Emerging iPhone Exploit DarkSword Threatens Users on Older iOS 18 Versions

Security researchers from Google, along with firms Lookout and iVerify, have revealed a fresh vulnerability in iPhones that could compromise numerous devices simply through exposure to a tainted webpage. Dubbed DarkSword, this exploit focuses on multiple variants of iOS 18, potentially impacting nearly 25% of all iPhones, as reported by Wired.

Operating as a fileless malware, DarkSword employs a series of vulnerabilities to extract confidential information whenever an iPhone loads a compromised site. Unlike traditional spyware that lingers post-theft of communications and personal files, this method hijacks standard iOS functions to pilfer data, according to Wired. Compounding the issue, it erases all traces of its activity once the data extraction concludes.

The intrusion begins upon detection of a harmful iframe within a webpage on an iOS gadget, subsequently navigating the device to collect critical details such as login credentials before self-erasing. Capable of swiping messages and iCloud data, DarkSword is notably tailored to target cryptocurrency storage, suggesting its prior deployment by specific actors before public dissemination, per Lookout.

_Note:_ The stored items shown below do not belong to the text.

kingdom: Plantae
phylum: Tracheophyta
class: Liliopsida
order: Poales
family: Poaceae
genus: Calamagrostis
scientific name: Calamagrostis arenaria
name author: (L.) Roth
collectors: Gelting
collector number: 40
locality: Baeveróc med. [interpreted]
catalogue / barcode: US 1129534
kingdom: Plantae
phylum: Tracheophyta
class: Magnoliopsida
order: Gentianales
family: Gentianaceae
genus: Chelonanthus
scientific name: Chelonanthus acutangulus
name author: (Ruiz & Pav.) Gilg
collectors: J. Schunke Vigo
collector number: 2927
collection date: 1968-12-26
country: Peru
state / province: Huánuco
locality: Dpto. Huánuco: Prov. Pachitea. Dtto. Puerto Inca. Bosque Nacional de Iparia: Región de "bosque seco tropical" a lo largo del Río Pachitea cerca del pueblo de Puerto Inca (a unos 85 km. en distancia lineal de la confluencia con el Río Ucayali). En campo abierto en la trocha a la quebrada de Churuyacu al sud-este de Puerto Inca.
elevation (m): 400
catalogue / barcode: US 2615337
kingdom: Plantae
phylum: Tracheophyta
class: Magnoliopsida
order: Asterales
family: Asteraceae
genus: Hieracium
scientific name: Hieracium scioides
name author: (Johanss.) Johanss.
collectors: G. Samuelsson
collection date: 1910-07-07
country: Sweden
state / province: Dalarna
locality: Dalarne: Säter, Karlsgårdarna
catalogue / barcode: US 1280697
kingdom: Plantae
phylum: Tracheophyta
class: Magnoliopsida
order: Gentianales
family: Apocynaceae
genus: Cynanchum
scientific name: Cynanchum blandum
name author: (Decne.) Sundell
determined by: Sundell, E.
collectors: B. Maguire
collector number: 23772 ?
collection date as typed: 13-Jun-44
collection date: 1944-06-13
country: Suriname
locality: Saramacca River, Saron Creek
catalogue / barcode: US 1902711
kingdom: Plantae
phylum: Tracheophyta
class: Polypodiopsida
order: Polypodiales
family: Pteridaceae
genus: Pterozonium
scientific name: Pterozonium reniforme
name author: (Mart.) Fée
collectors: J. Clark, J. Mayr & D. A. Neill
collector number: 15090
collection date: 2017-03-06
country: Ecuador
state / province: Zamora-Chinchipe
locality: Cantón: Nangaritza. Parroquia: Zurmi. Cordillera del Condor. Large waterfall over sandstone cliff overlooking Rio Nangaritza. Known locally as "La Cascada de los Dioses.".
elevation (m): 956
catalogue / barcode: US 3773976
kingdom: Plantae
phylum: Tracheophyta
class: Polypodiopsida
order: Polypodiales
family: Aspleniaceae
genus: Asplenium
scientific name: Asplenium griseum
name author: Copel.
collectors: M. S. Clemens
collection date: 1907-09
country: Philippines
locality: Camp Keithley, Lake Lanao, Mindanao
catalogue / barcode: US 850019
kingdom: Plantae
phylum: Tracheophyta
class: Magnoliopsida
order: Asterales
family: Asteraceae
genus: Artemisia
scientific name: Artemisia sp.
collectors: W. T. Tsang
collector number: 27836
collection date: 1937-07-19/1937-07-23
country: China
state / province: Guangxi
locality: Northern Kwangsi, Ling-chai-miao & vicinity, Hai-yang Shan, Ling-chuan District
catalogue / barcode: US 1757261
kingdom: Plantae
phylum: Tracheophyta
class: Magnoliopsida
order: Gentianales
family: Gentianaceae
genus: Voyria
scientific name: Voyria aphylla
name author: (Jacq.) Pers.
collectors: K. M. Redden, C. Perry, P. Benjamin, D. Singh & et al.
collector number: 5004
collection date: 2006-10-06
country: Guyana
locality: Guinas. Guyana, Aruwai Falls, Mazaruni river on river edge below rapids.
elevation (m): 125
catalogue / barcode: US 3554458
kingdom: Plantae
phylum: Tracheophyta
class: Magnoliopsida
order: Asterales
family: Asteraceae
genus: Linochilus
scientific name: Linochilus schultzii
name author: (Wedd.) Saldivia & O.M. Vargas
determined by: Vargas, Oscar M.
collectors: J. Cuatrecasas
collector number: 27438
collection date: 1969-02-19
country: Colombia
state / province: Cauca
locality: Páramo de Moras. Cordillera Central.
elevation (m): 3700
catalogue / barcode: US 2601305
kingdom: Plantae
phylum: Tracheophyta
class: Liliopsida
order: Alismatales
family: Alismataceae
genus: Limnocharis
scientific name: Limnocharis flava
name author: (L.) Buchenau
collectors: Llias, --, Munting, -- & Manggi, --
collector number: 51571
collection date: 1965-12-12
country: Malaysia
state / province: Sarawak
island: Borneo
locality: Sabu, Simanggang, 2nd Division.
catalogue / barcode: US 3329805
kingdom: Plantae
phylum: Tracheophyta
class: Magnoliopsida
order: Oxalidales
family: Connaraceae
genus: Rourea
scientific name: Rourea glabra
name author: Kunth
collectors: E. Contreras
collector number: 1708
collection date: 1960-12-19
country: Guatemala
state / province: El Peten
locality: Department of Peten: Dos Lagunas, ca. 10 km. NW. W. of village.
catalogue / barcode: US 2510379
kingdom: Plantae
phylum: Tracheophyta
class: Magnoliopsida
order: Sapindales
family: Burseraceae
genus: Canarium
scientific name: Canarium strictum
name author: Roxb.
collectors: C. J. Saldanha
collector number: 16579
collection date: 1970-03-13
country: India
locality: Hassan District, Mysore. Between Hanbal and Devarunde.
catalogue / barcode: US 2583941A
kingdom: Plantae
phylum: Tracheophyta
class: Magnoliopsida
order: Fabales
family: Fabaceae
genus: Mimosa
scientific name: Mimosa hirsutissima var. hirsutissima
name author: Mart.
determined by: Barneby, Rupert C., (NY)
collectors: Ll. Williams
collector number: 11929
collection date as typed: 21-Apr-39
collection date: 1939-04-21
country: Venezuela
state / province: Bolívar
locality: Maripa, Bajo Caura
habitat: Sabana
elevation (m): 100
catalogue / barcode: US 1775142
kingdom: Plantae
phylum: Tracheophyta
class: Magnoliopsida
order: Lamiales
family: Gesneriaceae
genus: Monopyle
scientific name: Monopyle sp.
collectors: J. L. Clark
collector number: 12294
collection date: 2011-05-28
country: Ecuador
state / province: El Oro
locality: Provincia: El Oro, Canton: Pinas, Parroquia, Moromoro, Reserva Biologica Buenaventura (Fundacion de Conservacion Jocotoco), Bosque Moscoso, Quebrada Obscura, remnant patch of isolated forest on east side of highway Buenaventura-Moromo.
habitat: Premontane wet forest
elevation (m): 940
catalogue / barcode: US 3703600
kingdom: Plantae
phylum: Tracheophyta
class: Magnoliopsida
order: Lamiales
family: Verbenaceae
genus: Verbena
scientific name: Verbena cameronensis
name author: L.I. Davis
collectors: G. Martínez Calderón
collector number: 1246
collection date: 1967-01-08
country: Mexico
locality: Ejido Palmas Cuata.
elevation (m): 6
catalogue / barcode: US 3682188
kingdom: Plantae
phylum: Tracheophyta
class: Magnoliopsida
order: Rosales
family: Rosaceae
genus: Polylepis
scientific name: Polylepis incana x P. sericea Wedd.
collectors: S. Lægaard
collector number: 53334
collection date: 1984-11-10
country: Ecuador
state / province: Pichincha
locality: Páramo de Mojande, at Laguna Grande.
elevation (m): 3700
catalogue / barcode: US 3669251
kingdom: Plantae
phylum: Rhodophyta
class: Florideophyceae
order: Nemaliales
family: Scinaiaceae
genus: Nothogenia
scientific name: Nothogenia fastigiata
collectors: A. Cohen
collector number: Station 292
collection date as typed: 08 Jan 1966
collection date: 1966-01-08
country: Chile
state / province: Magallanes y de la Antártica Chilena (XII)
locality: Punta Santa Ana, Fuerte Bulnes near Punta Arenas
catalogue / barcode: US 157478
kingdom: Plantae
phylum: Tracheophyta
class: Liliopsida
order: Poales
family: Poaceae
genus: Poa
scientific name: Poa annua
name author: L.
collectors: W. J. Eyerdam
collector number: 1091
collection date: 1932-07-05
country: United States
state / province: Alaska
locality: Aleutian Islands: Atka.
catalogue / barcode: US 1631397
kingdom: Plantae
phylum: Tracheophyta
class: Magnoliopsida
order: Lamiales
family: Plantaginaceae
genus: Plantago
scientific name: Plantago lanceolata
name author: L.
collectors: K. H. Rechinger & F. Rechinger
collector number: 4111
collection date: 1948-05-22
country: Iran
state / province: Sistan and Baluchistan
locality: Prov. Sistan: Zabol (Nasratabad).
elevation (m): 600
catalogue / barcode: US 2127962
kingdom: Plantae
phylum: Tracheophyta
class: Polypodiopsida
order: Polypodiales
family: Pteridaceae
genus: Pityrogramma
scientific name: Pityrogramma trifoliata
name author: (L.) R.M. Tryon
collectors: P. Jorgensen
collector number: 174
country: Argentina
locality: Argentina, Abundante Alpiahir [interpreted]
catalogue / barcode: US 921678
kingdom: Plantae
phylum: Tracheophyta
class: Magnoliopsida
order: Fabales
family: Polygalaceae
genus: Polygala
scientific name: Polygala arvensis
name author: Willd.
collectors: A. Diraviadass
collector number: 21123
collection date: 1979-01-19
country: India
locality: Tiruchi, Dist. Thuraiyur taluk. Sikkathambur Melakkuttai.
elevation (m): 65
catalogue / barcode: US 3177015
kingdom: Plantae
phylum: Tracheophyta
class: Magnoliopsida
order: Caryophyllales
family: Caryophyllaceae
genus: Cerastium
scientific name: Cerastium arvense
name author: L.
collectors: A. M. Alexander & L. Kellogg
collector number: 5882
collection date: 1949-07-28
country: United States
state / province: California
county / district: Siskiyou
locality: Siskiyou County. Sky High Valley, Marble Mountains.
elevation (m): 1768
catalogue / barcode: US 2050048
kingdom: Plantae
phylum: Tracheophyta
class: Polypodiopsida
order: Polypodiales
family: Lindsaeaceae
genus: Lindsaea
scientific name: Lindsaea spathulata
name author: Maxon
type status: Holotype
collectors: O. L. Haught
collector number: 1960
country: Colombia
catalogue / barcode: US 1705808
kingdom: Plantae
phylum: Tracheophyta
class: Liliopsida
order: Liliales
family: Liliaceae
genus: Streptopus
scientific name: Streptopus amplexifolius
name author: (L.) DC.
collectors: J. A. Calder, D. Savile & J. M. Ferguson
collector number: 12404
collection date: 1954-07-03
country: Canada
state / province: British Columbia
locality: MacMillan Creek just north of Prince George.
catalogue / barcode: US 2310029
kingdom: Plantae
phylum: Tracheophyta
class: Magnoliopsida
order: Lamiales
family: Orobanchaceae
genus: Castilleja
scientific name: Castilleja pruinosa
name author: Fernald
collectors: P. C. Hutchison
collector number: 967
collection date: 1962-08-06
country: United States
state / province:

Reports indicate DarkSword's application in regions including Ukraine, Saudi Arabia, Malaysia, Turkey, and Russia, with possible links to an earlier exploit suite named Coruna, which TechCrunch suggests was developed for the U.S. government by Trenchant. Despite uncertain origins, the toolkit gained broad accessibility after Russian operators inadvertently posted its full source code online, featuring English annotations that label each element and name the tool DarkSword, as noted by Wired.

Apple addressed the flaws exploited by DarkSword and Coruna through updates in iOS 26, the 2025 annual OS iteration succeeding iOS 18. However, adoption of the newest version remains incomplete. DarkSword preys on iOS 18 builds from 18.4 up to 18.6.2, and Apple's recent developer analytics show about 24% of iOS hardware still runs iOS 18. Exact exposure numbers are unclear without further breakdown, but generally, updating eligible devices promptly is essential for maintaining protection.